Перевод с испанского и вступление Павла Грушко
По ту сторону ночи
её ждёт её имя,
ее тайная жажда жизни —
по ту сторону ночи!
Что-то плачет в воздухе,
звуки рисуют восход.
А она размышляет о вечности.
алехандра алехандра
и под этим в земле я
алехандра
Отбыть
телом и душой
отбыть
Отбыть
отделаться от сторонних взглядов
от застрявших в горле
камней
Я должна отбыть
никакой больше апатии под солнцем
никакой больше убывающей крови
не занимать больше очередь к смерти
Я должна отбыть
Вот и поспеши, странница!
теперь мне понятна суть
она вспыхивает в моих желаниях
в моих невзгодах
в размолвках
в блужданиях
в бредовых снах
теперь мне понятна суть
теперь
искать жизнь
Ольге Ороско[1]
О детстве помню разве что
слепящий страх
и руку, которая увлекает меня
на другой мой берег.
Я выпросталась из себя на заре.
Оставила своё тело рядом со светом.
И воспела печаль того, что нарождается.
Одна только жажда,
безмолвие
и отсутствие встреч.
Берегись меня, любовь моя,
берегись молчуньи в пустыне,
путницы с пустой чашей
и тени от её тени.
Ауроре Бернардес[2] и Хулио Кортасару
Так вот
хватит тянуть руку за подаянием
для потерявшейся девочки. Холод
подаст. Подаст ветер. Дождь подаст.
Подаст гром.
Сейчас,
в этот безвинный час,
я и та, кем я была, усаживаемся
на пороге моего взгляда.
Долой, нежные метафоры шёлковой девочки,
долой, лунатичка на туманном карнизе,
долой, пробуждение от руки и обнюхивание
цветка, распустившегося на ветру.
Рассказать словами этого мира,
как удаляется от меня лодка, увозящая меня.
Зона бедствий, где спящая
медленно поедает
свое полночное сердце.
маленькая путница
умирала объясняя свою смерть
мудрые печальные насекомые
приходили к её тёплому телу
Жизнь, моя жизнь,
перестань саднить, моя жизнь, перестань
цепляться за пламя,
за безыскусную тишину, за обомшелые
камни ночи, перестань падать и саднить, моя жизнь.
Вместо стихов о твоём отсутствии —
рисунок, трещина в стене,
нечто на ветру, горький привкус.
Кто-то измеряет, рыдая,
пространство рассвета.
Кто-то полосует ножом подушку
в поисках невозможного
для себя покоя.
Вижу как надвигаются призраки безмолвия и
отчаяния.

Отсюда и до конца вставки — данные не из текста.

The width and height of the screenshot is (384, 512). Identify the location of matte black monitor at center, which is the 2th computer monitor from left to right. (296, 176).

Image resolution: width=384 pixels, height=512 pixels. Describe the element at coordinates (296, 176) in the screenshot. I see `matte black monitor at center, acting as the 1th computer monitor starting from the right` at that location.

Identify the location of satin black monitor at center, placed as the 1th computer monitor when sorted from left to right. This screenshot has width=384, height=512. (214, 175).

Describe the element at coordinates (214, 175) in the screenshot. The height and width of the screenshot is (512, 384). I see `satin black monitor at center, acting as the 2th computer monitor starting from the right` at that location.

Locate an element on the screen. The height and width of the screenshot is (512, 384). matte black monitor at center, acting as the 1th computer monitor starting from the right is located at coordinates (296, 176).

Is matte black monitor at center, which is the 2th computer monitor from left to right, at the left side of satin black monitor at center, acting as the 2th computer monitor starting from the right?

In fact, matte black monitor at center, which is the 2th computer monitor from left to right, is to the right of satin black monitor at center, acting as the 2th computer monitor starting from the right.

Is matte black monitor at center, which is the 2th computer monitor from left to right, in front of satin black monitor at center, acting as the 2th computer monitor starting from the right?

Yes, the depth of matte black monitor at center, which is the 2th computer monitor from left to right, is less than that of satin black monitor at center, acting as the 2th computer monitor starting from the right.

Вслушиваюсь в серые напряженные голоса
в древнем углу сердца.
Куст сирени облетает.
Осыпается с самого себя,
прячет свою древнюю тень.
От подобного я умру.
Октавио Пасу
Вечно сирень на том берегу.
И если душа спрашивает,
далеко ли это, ей отвечают: на другом берегу,
не на этом, а на том.
Главное — смотреть невинно. Словно ничего не
происходит, что так и есть.
Точь-в-точь девочка, намалёванная розовым мелком
на очень старой стене, внезапно смытая дождём.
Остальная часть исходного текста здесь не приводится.